- AIM OF THE EXERCISE
This exercise asks for a copy of each line in the records below with the word "pitch" in it.
** INPUT MATERIAL follows **
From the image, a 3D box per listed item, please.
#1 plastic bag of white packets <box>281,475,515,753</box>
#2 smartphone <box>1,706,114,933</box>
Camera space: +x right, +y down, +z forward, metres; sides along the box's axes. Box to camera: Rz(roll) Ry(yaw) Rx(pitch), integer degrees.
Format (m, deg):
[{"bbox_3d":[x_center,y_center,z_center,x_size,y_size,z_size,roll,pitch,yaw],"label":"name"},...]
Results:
** End of INPUT MATERIAL **
** INPUT MATERIAL follows **
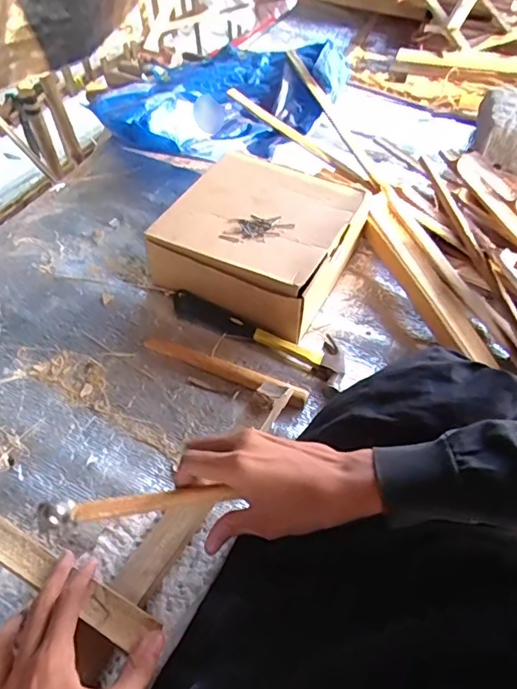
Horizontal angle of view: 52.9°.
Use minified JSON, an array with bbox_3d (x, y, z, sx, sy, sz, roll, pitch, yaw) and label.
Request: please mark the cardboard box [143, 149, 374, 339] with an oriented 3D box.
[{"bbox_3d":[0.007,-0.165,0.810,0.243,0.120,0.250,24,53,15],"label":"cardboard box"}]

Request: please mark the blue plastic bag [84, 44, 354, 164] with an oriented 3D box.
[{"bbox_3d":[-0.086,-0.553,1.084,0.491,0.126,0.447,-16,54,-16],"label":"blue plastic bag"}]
** End of INPUT MATERIAL **
- RESPONSE TO THE EXERCISE
Camera space: +x right, +y down, +z forward, metres; sides along the box's axes. Box to camera: Rz(roll) Ry(yaw) Rx(pitch), integer degrees.
[{"bbox_3d":[x_center,y_center,z_center,x_size,y_size,z_size,roll,pitch,yaw],"label":"name"},...]
Use minified JSON, an array with bbox_3d (x, y, z, sx, sy, sz, roll, pitch, yaw) and label.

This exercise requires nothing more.